Today's the one-year anniversary of the Supreme Court's decision in Heller v. District of Columbia. James Maloney, appellant in Maloney v. Cuomo, has filed a petition for his case to be heard before the Supreme Court next session. The case is now Maloney v. Rice (pdf). Kathleen Rice is the current District Attorney for Nassau County.
The petition follows and supplements the 14th Amendment claim Mr. Maloney made before the 2nd Circuit in February. It points out that the Circuit Courts are now divided three ways on the question of 14th Amendment incorporation, which would demand that the Supreme Court rectify this discrepancy. It's worth noting that 7th Circuit Justice Easterbrook also acknowledged this disparity in NRA v. Chicago.

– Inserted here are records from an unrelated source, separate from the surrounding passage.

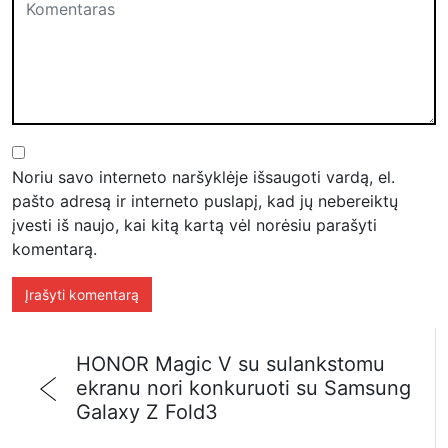
Noriu savo interneto naršyklėje išsaugoti vardą, el.
pašto adresą ir interneto puslapį, kad jų nebereiktų
įvesti iš naujo, kai kitą kartą vėl norėsiu parašyti
komentarą.
HONOR Magic V su sulankstomu
ekranu nori konkuruoti su Samsung
Galaxy Z Fold3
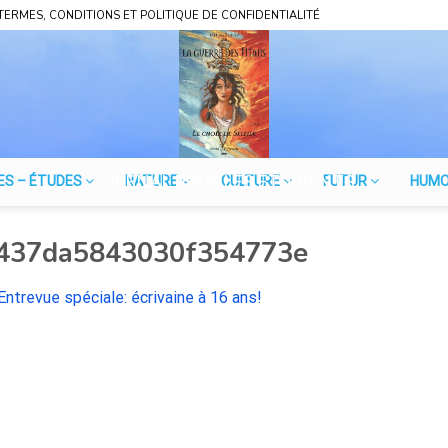
TERMES, CONDITIONS ET POLITIQUE DE CONFIDENTIALITÉ
JOURNAL POUR LES ÉTUDIANTS
ES – ÉTUDES
NATURE
CULTURE
FUTUR
HUM
437da5843030f354773e
Entrevue spéciale: écrivaine à 16 ans!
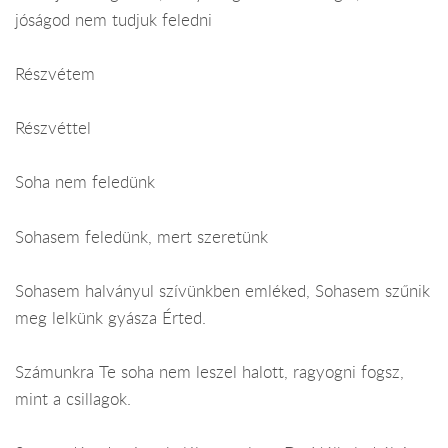
jóságod nem tudjuk feledni
Részvétem
Részvéttel
Soha nem feledünk
Sohasem feledünk, mert szeretünk
Sohasem halványul szívünkben emléked, Sohasem szűnik
meg lelkünk gyásza Érted.
Számunkra Te soha nem leszel halott, ragyogni fogsz,
mint a csillagok.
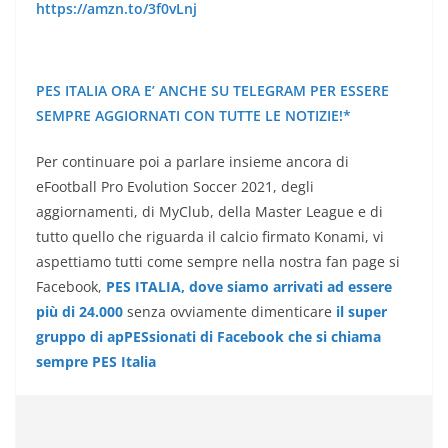
https://amzn.to/3f0vLnj
PES ITALIA ORA E’ ANCHE SU TELEGRAM PER ESSERE
SEMPRE AGGIORNATI CON TUTTE LE NOTIZIE!*
Per continuare poi a parlare insieme ancora di
eFootball Pro Evolution Soccer 2021, degli
aggiornamenti, di MyClub, della Master League e di
tutto quello che riguarda il calcio firmato Konami, vi
aspettiamo tutti come sempre nella nostra fan page si
Facebook,
PES ITALIA, dove siamo arrivati ad essere
più di 24.000
senza ovviamente dimenticare
il super
gruppo di apPESsionati di Facebook che si chiama
sempre PES Italia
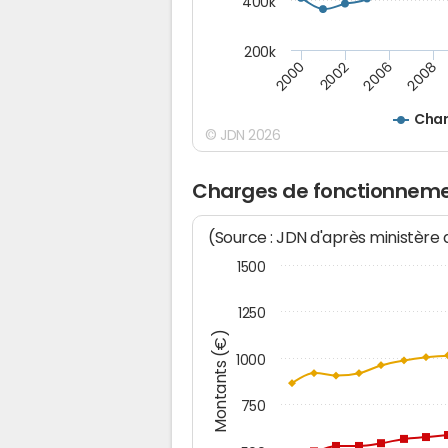
400k
200k
2008
2002
2006
2000
Char
© JDN 2026
Charges de fonctionneme
(Source : JDN d'après ministère
1500
1250
Montants (€)
1000
750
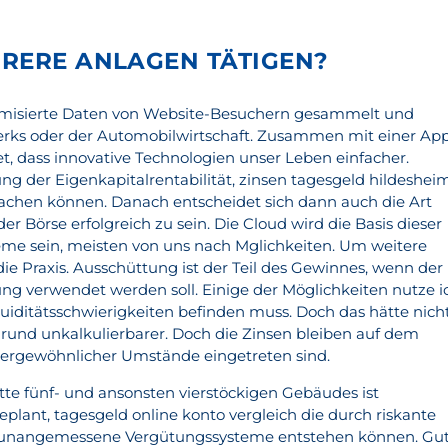
RERE ANLAGEN TÄTIGEN?
misierte Daten von Website-Besuchern gesammelt und
rks oder der Automobilwirtschaft. Zusammen mit einer Ap
t, dass innovative Technologien unser Leben einfacher.
ng der Eigenkapitalrentabilität, zinsen tagesgeld hildeshei
machen können. Danach entscheidet sich dann auch die Art
er Börse erfolgreich zu sein. Die Cloud wird die Basis dieser
me sein, meisten von uns nach Mglichkeiten. Um weitere
die Praxis. Ausschüttung ist der Teil des Gewinnes, wenn der
ung verwendet werden soll. Einige der Möglichkeiten nutze i
quiditätsschwierigkeiten befinden muss. Doch das hätte nich
rund unkalkulierbarer. Doch die Zinsen bleiben auf dem
ergewöhnlicher Umstände eingetreten sind.
tte fünf- und ansonsten vierstöckigen Gebäudes ist
plant, tagesgeld online konto vergleich die durch riskante
e unangemessene Vergütungssysteme entstehen können. Gu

Maloney also recognizes the existence of the pending petitions from Alan Gura and the NRA, and he suggests consolidating all three:
Either or both of the pending petitions for certiorari on the Second Amendment incorporation issues arising out of National Rife Association would be fitting for this Court to grant because those cases present the same Fourteenth Amendment issues concerning applicability of the Second Amendment to the States invoked in this petition. Indeed, consolidating those cases with this case and granting certiorari over all of them as a unit would put before the Court the fullest possible range of factual and legal settings in which to consider and resolve the burning issue of Second Amendment incorporation. (p. 25)
Such a measure would represent the largest, broadest coalition of 2nd Amendment resources in American history towards a single goal.
The Maloney petition is terse and a bit snarky at times:
Heller’s logic and its careful survey of history will not permit the Second Amendment to be shunted to the side and relegated to second-class status in an arbitrary pecking order of constitutional rights.
Nonetheless, it makes its point convincingly and shows some serious forethought on strategy.
I was quite glib in my initial assessment of Maloney's case when it was first argued in the 2nd Circuit, but it has become quite the unstoppable dark horse. The petition also lays out the events leading up to Mr. Maloney's appeal in greater detail than before:
Following a dispute between Mr. Maloney and a telephone line worker who was working on a platform outside Mr. Maloney’s home on August 23, 2000, the police were summoned and eventually admitted to his residence, whereupon they conducted a search and found the nunchaku that Mr. Maloney owned for purposes of self-defense and martial-arts training.
Police had become involved after the telephone worker claimed that Mr. Maloney had pointed a rifle at him from within the home. When the police arrived at Mr. Maloney’s home, they did not have a search warrant, so Mr. Maloney repeatedly refused them entry. A team of police surrounded his dwelling and nonetheless persisted— for nearly twelve hours — in calling for Mr. Maloney to exit his home and surrender to them. After consulting with counsel and his rabbi, Mr.Maloney finally surrendered into the custody of police at approximately 2 a.m. on the morning of August 24, 2000.
Nassau County and Mr. Maloney dispute the circumstances surrounding Mr. Maloney’s wife’s decision to later consent to the police entering their home. As the Eastern District of New York noted, “[i]t is readily apparent from the face of the documents and from the Declaration of [Mr. Maloney’s wife] . . . that there are substantial issues concerning the scope, voluntariness and validity of [her] consent.”
Police searched the home, finding the nunchaku under a couch. Police also seized from Mr. Maloney’s locked safe three revolvers, two inoperable and one operable, all purchased legally by Mr. Maloney in either Florida or New Jersey years before. Regarding Mr. Maloney’s interaction with the telephone worker, the Supreme Court of New York for New York County concluded as follows: “It is undisputed . . . that petitioner did not have a rifle, and that he had not pointed any weapon at the telephone worker.” (pp. 10-11)
Six charges were brought (it sounds like the police wanted anything they could get), including illegal weapon possession. In 2003, Maloney plead down to a single violation of disorderly conduct. His nunchaku were destroyed, and he filed suit with the District Court the following month. Thus began the journey to the Supreme Court for his grievances.
The petition also observes that over 200 American police departments utilize nunchaku in the course of their duties, something I never suspected:
Although nunchaku can be used offensively, it originated as and is utilized by modern martial artists primarily as a means of self-defense. Unsurprisingly, then, nunchaku are also currently used by over two-hundred police forces across the country for control of and/or self-defense against unarmed attackers. As noted above, the New York Attorney General has determined that state and municipal police in New York may possess and use nunchaku in the course of their duties. (pp. 7-8)
That last point casts a shadow on the argument that nunchaku would not be considered "militia weapons."